What to work on: Using the data below, output a verbatim copy of the lines between the one holding "border-right: 1px solid" and the one holding "html: none ->", inclusive, without any pictures.

Provided data:
== Segment start ==
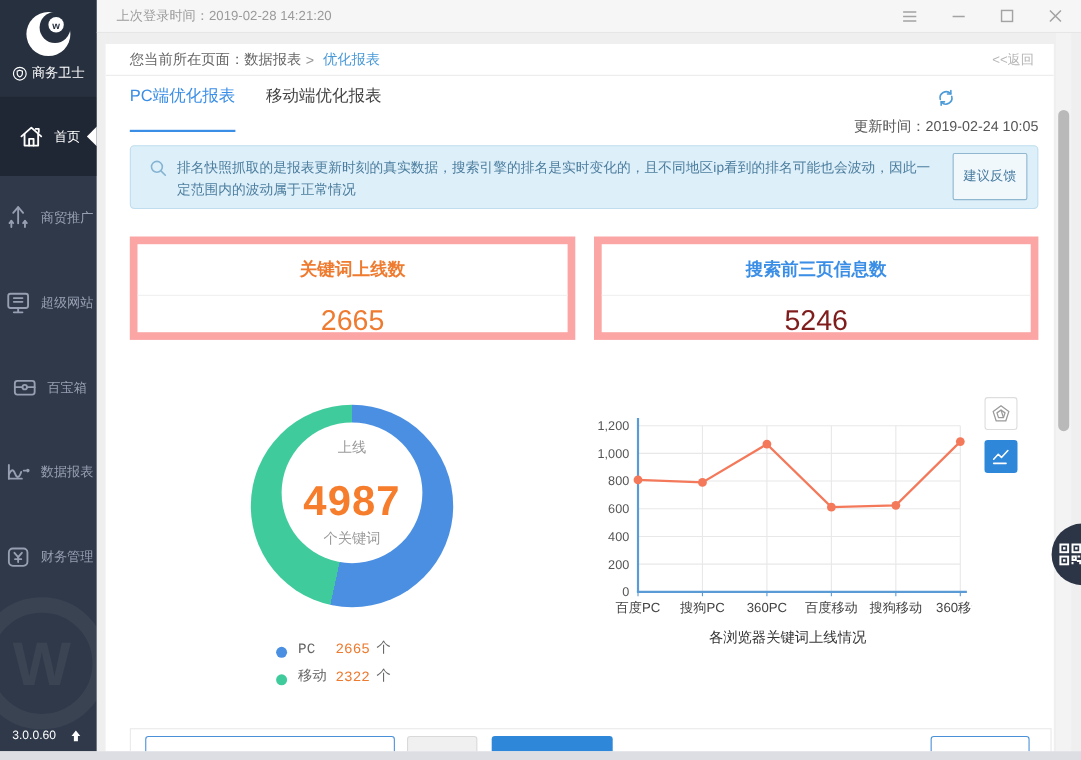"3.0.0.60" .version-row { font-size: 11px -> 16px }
== Segment end ==
== Segment start ==
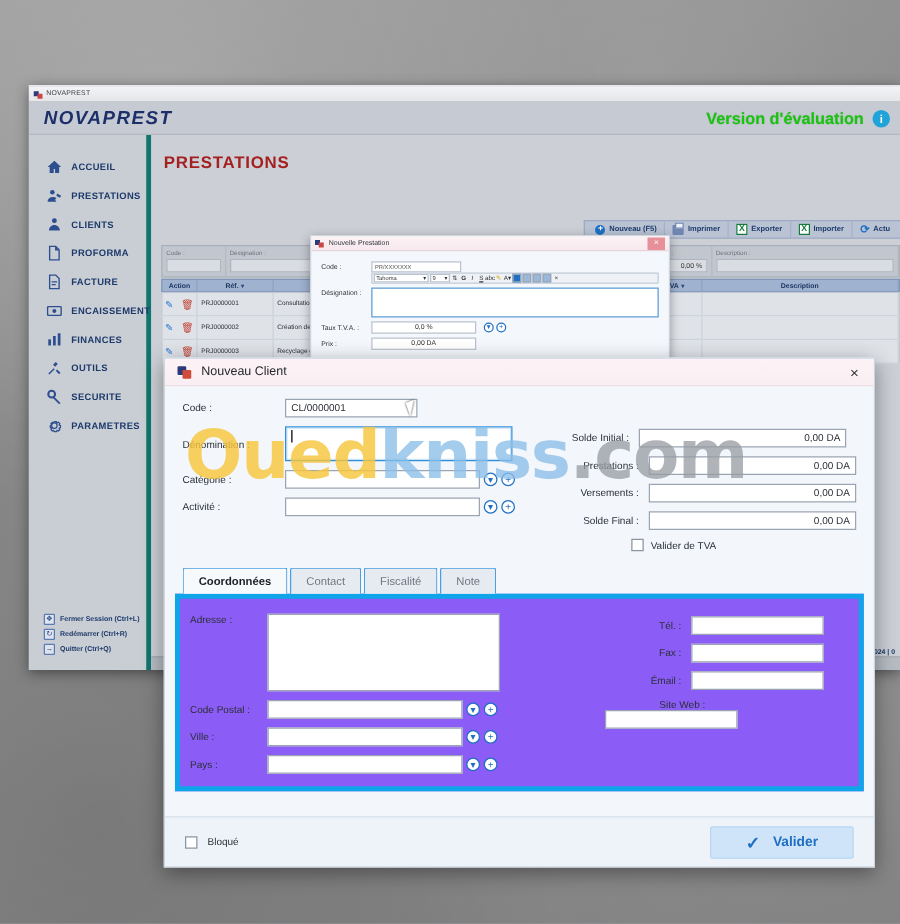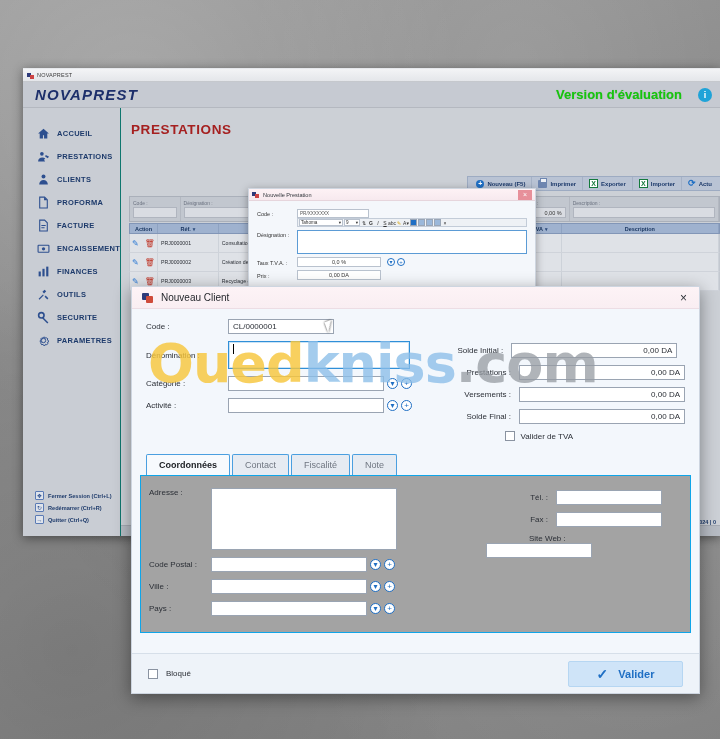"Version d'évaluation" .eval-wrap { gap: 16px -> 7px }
== Segment end ==
== Segment start ==
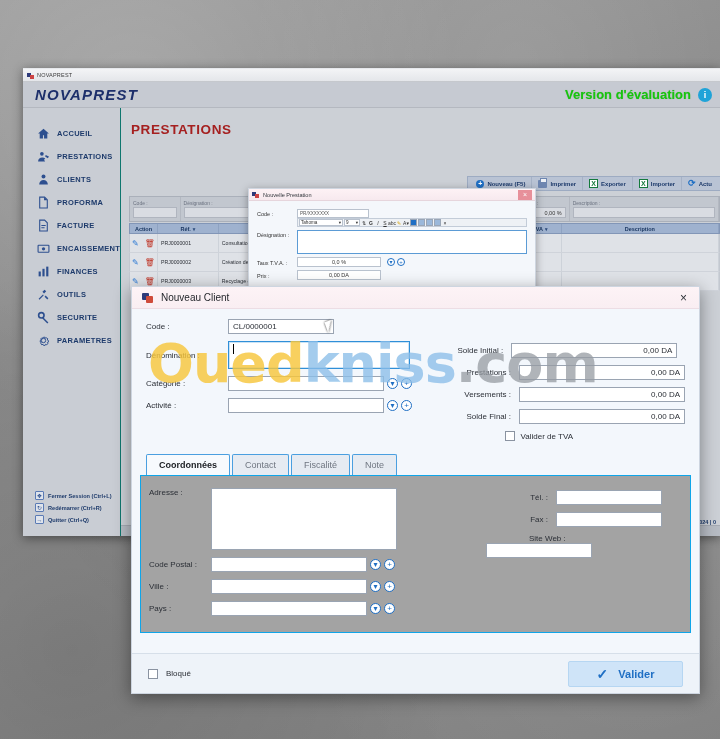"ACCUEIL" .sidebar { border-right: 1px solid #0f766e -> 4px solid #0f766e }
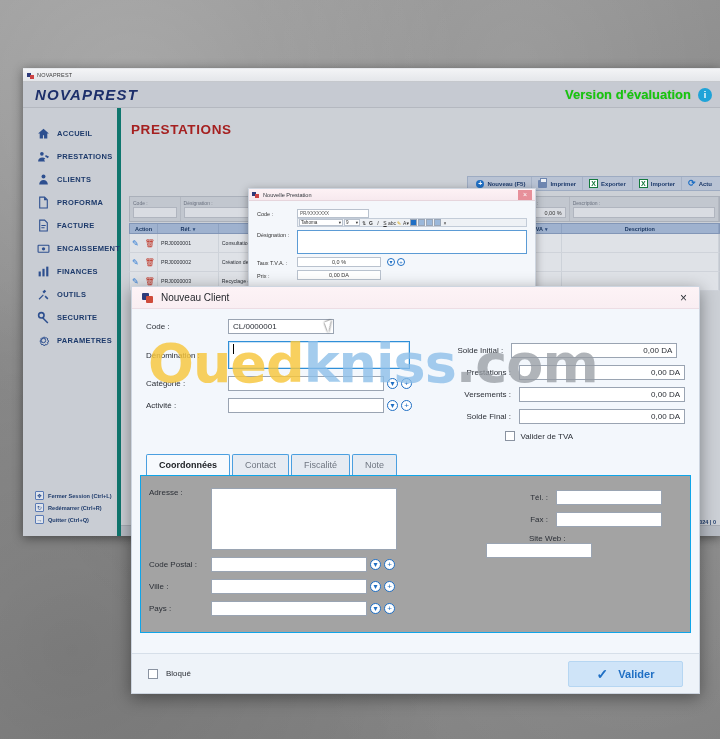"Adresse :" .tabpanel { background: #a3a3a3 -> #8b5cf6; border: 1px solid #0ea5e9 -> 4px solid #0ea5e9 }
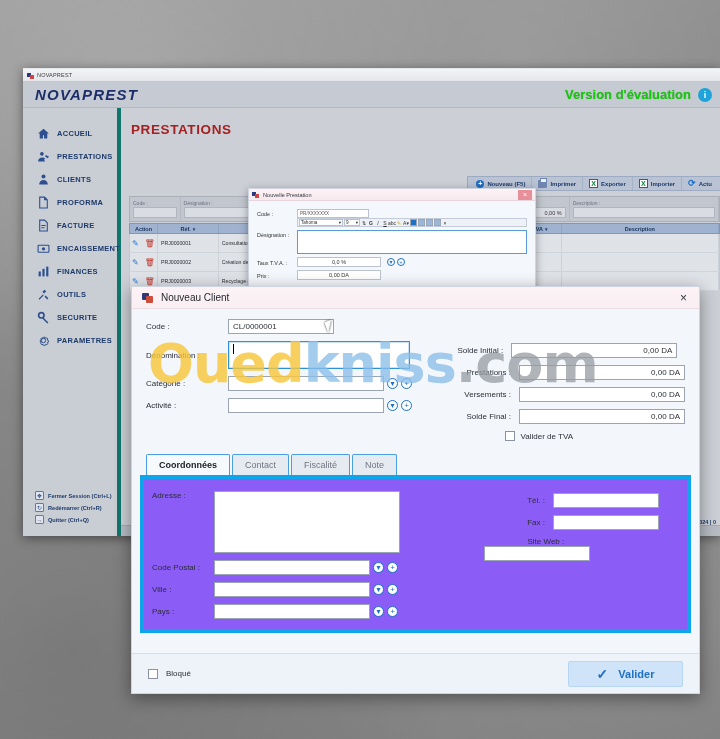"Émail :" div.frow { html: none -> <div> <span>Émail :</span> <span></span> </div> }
== Segment end ==
Response:
"ACCUEIL" .sidebar { border-right: 1px solid #0f766e -> 4px solid #0f766e }
"Adresse :" .tabpanel { background: #a3a3a3 -> #8b5cf6; border: 1px solid #0ea5e9 -> 4px solid #0ea5e9 }
"Émail :" div.frow { html: none -> <div> <span>Émail :</span> <span></span> </div> }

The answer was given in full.